# How can I stop skipping class???????



## rifulcube (Jan 1, 2013)

So last week, i skipped class to avoid a group project, and i thought i would just skip that one class one time, but It's thursday and i havent' been to school at all the past week. 

I don't want to skip class anymore, but im scared that if i do go, someone else would've taken my seat, or i wouldn't understand the lesson, or the professor will ask me to use a handout that he had given the other day which i don't have, or if i do go, i would have to interact with people, which was the main reason why i skipped class in the first place.


----------



## Shy2Shine (Feb 21, 2012)

I remember skipping class when i was in highschool. Honestly, the one thing i regret is not putting more effort in my education instead of worrying about what other people think. Think of it this way, when you finish hs you're not gonna see anybody from hs again.


----------



## Cam1 (Dec 4, 2011)

I can relate to a lot of what you're saying here. Skipping classes caused a lot of issues for me, it's like skipping one class would lead to another, then skipping multiple times. It's best to go to every class, and e-mail the teacher for anything you missed before the next class so that you don't have to get the handout during the class.


----------



## AlphaHydrae (Jun 15, 2011)

i suggest you stop skipping soon too. it will become a bad habbit and the more you skip the more miserable you are going to feel. also meaning the more you will miss. 
before it's too late, buck up and go. 
id just think i dont have the privilage to not go or think education is more important for now.. just wash your face and go.


----------



## enfield (Sep 4, 2010)

i don't know that's what happened to me last term .


----------



## Miss Awesome (Sep 1, 2012)

rifulcube said:


> So last week, i skipped class to avoid a group project, and i thought i would just skip that one class one time, but It's thursday and i havent' been to school at all the past week.
> 
> I don't want to skip class anymore, but im scared that if i do go, someone else would've taken my seat, or i wouldn't understand the lesson, or the professor will ask me to use a handout that he had given the other day which i don't have, or if i do go, i would have to interact with people, which was the main reason why i skipped class in the first place.


Make up a valid excuse. Email the teacher. Go back.

You may not have the same seat, and you will have missed some things, but the longer you avoid it, the worse it will be.

Are you in college? Look into your school and what services they offer to students. My university offers free counseling. Take advantage if your school does too - it's highly unlikely that you'll ever have a chance to get counseling completely free after you leave school.


----------

Human keypoint data
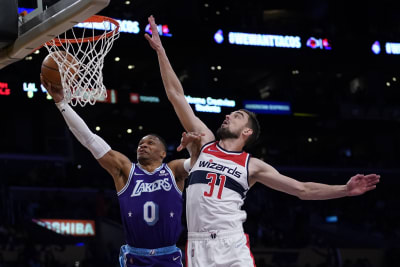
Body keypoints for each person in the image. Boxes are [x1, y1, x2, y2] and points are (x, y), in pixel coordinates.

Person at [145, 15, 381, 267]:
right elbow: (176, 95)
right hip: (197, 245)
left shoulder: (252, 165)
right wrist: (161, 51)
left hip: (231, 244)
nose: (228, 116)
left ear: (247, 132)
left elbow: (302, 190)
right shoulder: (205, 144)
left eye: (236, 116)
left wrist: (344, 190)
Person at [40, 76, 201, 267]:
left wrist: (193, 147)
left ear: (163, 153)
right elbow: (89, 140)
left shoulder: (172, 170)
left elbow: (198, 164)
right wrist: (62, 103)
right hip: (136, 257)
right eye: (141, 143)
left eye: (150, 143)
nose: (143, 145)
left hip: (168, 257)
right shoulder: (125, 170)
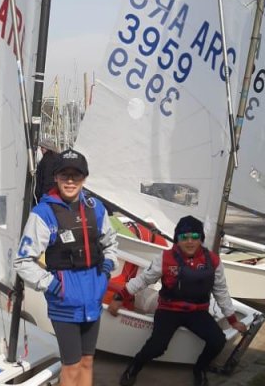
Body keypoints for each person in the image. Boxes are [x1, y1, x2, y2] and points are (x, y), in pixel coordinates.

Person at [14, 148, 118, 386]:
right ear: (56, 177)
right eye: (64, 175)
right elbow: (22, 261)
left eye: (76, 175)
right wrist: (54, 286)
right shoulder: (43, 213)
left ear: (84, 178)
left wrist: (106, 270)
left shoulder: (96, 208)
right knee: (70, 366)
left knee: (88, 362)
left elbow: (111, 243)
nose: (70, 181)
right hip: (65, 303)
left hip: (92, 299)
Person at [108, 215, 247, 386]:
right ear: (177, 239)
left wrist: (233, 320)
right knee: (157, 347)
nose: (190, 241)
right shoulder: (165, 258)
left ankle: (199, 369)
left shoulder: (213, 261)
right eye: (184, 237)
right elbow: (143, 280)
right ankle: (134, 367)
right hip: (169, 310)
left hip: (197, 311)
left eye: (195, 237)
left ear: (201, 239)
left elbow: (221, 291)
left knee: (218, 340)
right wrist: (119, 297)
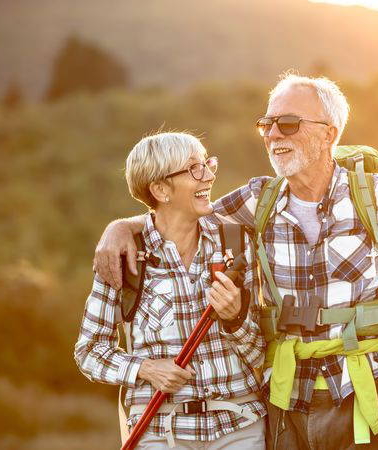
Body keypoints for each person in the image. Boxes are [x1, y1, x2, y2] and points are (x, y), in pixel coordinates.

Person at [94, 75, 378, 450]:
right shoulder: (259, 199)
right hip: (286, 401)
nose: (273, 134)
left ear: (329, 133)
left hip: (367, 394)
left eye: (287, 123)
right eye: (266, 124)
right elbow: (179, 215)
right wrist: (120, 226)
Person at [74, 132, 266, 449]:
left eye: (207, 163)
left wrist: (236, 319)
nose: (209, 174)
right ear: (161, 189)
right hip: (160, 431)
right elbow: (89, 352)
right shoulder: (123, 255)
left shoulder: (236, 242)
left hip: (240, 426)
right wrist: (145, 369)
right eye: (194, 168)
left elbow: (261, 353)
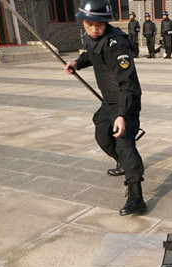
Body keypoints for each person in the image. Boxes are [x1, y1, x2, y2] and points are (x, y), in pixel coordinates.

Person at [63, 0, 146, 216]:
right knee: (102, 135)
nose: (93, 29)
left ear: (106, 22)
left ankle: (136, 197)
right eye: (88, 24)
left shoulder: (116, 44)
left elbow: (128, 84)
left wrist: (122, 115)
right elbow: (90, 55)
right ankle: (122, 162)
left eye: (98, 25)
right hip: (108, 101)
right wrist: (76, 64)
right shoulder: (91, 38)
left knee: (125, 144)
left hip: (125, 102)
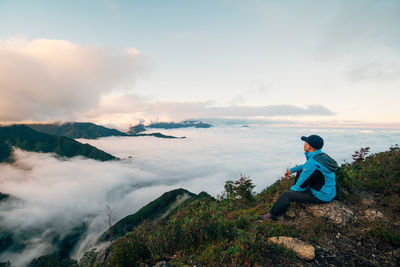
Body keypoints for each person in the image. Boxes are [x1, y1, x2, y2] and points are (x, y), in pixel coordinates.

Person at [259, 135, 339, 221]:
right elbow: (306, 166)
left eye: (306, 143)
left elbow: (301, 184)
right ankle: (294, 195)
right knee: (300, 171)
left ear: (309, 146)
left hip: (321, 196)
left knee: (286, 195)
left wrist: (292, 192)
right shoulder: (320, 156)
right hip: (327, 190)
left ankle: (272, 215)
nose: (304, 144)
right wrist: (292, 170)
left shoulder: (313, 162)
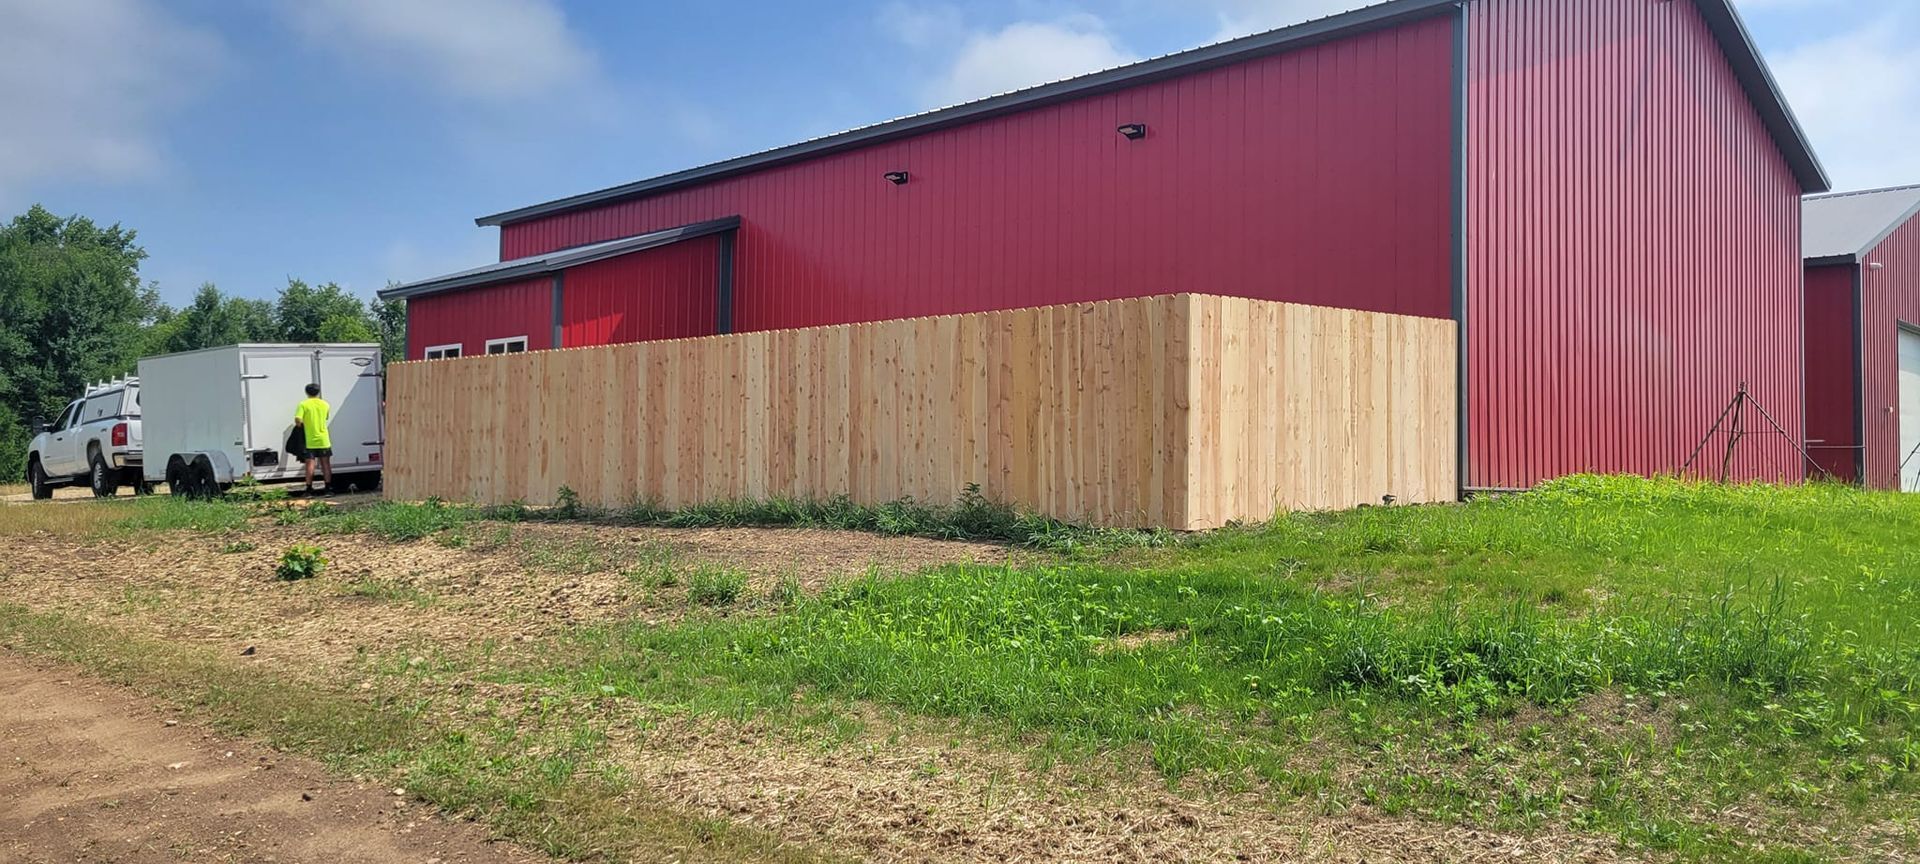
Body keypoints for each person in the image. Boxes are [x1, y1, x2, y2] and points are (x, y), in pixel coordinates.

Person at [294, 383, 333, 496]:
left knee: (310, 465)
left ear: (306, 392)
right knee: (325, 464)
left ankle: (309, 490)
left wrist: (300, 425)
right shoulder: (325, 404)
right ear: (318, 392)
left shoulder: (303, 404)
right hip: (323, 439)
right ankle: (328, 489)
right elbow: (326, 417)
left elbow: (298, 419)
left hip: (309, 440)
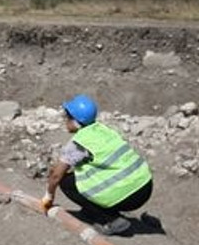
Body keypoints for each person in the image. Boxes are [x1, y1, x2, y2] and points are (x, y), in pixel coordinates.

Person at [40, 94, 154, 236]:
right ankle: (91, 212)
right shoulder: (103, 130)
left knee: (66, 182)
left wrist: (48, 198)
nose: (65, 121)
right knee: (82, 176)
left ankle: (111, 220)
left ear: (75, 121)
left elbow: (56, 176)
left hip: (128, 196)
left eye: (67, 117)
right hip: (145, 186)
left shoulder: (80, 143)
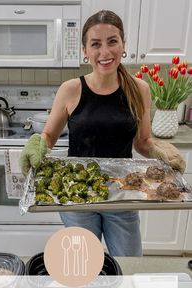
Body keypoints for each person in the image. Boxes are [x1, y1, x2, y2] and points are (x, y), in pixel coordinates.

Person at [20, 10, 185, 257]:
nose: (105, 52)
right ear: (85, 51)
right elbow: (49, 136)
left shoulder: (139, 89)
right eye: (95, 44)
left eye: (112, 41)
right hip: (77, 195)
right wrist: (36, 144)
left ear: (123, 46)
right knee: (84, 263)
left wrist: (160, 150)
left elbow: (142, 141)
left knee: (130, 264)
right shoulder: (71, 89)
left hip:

• _Work instructions_
Copy everything from "id just think" down to "last term ." in the forum thread, substituting "schooling" for "education". You won't need the data.

• _Solution to this problem_
id just think i dont have the privilage to not go or think schooling is more important for now.. just wash your face and go.


----------



## enfield (Sep 4, 2010)

i don't know that's what happened to me last term .